Segment Start: Data provided
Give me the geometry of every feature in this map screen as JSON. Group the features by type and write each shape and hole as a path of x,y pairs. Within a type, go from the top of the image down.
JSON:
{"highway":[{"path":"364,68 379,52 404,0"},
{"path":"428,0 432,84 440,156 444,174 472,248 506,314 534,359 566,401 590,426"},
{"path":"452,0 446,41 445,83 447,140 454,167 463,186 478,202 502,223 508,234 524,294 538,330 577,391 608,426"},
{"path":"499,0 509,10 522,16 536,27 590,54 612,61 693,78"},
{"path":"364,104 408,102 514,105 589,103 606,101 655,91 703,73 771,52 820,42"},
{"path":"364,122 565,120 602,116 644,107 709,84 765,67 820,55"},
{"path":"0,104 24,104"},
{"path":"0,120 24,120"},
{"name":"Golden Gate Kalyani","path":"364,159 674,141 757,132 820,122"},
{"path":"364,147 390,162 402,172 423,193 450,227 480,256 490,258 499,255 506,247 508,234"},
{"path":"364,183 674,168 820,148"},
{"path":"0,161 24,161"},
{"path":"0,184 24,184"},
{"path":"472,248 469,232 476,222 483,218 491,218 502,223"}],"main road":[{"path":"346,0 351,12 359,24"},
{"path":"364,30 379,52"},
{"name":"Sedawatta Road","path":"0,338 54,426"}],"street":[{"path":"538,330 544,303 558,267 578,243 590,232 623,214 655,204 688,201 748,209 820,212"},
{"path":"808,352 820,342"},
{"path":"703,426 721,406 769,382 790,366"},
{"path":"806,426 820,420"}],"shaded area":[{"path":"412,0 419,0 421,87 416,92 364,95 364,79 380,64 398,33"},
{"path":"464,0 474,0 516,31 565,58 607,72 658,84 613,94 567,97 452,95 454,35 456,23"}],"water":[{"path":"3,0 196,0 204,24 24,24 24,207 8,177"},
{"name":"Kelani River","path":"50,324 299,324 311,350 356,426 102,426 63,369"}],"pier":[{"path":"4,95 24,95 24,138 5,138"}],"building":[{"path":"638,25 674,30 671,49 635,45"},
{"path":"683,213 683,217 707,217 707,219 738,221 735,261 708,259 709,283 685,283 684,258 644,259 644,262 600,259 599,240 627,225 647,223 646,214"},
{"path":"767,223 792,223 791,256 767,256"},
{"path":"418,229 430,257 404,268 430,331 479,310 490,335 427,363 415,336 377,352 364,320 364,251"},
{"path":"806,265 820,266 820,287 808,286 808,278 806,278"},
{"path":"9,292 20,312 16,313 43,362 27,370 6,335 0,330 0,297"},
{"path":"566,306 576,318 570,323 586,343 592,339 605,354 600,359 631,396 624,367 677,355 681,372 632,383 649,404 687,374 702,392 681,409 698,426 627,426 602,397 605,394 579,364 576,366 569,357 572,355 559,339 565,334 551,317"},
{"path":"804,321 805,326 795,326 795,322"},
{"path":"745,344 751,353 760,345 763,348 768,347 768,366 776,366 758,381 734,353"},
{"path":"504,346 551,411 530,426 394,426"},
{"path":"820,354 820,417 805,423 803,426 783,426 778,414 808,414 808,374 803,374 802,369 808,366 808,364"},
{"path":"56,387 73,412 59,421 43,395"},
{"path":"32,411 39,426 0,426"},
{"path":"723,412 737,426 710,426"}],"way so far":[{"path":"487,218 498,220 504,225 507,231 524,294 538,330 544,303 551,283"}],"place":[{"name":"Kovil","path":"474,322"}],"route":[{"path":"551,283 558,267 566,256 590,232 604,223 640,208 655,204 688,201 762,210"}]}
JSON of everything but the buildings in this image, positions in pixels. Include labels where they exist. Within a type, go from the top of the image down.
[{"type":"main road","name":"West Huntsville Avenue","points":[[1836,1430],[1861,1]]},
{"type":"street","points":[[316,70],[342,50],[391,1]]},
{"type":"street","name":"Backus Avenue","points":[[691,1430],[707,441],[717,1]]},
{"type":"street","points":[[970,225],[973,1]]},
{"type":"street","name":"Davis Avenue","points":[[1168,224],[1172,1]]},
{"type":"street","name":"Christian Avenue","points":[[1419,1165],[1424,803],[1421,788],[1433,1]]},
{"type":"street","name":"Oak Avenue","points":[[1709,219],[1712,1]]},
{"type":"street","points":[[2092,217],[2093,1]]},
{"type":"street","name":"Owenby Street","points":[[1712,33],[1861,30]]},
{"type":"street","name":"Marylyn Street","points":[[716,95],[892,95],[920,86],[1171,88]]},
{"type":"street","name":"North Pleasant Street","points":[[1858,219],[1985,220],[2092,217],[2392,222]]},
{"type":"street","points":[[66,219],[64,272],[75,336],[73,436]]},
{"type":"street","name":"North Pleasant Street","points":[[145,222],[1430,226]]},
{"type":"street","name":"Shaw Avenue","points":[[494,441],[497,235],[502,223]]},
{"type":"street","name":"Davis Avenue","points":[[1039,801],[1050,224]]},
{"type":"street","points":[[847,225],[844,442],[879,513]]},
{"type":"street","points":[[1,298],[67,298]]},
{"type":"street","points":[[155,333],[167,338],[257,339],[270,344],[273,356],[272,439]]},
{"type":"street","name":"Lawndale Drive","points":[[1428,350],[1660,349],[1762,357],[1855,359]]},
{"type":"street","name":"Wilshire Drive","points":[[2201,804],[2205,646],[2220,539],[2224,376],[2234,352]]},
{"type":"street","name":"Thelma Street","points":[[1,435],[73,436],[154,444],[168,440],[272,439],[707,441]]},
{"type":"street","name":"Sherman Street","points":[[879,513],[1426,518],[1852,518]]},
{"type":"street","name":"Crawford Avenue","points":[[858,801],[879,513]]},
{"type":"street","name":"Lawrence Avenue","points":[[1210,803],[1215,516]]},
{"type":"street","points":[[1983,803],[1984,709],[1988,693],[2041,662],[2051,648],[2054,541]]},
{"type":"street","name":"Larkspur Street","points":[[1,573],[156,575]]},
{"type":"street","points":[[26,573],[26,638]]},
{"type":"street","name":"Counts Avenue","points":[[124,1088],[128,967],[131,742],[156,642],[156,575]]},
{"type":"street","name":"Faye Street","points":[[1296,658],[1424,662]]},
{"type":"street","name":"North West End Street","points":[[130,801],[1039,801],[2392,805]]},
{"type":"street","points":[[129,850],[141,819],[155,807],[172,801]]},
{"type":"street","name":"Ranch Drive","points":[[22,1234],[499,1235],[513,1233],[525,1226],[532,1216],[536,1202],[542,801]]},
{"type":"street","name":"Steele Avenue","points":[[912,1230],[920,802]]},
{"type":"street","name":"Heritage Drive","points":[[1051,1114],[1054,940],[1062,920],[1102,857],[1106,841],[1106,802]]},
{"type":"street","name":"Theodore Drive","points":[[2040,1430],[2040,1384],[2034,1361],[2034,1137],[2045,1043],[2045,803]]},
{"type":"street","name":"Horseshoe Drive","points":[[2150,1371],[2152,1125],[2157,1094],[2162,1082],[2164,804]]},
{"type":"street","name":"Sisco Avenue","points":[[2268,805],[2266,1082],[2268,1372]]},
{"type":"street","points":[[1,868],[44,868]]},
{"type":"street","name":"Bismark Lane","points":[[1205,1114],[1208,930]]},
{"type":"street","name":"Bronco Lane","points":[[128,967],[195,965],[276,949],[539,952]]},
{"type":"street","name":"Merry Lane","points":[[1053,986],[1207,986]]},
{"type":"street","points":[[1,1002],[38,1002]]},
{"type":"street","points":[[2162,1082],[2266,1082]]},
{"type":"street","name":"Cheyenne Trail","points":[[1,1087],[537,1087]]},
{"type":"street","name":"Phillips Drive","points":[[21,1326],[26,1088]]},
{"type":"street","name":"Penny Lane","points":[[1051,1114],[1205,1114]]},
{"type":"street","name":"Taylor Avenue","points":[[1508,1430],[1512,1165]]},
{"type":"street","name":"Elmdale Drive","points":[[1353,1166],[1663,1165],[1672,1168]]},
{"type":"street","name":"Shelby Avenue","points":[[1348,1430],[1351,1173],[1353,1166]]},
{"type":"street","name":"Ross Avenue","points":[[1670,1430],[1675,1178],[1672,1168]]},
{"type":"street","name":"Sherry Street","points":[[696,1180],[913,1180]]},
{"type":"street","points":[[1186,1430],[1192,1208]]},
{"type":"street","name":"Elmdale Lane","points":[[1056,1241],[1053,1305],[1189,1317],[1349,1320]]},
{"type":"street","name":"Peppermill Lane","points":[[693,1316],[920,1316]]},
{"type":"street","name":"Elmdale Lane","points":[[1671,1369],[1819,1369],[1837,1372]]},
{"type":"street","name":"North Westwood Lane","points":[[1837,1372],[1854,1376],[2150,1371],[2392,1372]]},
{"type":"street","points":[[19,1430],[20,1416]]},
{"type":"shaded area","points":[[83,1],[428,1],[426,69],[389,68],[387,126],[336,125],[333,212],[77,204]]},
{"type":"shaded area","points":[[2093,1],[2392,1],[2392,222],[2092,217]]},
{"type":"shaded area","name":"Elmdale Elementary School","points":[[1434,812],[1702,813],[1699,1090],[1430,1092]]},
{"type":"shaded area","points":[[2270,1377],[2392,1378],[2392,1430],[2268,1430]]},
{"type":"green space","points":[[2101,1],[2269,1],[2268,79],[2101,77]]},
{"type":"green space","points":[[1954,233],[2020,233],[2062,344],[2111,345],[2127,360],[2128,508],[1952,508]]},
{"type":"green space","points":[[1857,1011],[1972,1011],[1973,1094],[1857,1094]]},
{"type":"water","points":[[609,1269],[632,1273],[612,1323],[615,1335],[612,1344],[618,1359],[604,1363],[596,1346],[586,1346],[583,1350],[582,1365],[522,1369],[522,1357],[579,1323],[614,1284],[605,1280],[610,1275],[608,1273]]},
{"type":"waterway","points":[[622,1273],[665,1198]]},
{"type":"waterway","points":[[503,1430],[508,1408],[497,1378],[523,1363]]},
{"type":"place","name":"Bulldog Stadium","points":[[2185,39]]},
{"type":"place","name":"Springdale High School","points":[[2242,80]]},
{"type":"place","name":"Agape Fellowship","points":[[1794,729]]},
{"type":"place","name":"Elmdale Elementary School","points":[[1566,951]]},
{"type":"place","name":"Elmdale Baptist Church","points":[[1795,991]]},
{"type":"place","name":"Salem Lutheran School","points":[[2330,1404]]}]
Segment End: Data provided
=== Action item ===
When the word "Drive" shows up in a line of the entries, report that line.

=== Exercise response ===
{"type":"street","name":"Lawndale Drive","points":[[1428,350],[1660,349],[1762,357],[1855,359]]},
{"type":"street","name":"Wilshire Drive","points":[[2201,804],[2205,646],[2220,539],[2224,376],[2234,352]]},
{"type":"street","name":"Ranch Drive","points":[[22,1234],[499,1235],[513,1233],[525,1226],[532,1216],[536,1202],[542,801]]},
{"type":"street","name":"Heritage Drive","points":[[1051,1114],[1054,940],[1062,920],[1102,857],[1106,841],[1106,802]]},
{"type":"street","name":"Theodore Drive","points":[[2040,1430],[2040,1384],[2034,1361],[2034,1137],[2045,1043],[2045,803]]},
{"type":"street","name":"Horseshoe Drive","points":[[2150,1371],[2152,1125],[2157,1094],[2162,1082],[2164,804]]},
{"type":"street","name":"Phillips Drive","points":[[21,1326],[26,1088]]},
{"type":"street","name":"Elmdale Drive","points":[[1353,1166],[1663,1165],[1672,1168]]},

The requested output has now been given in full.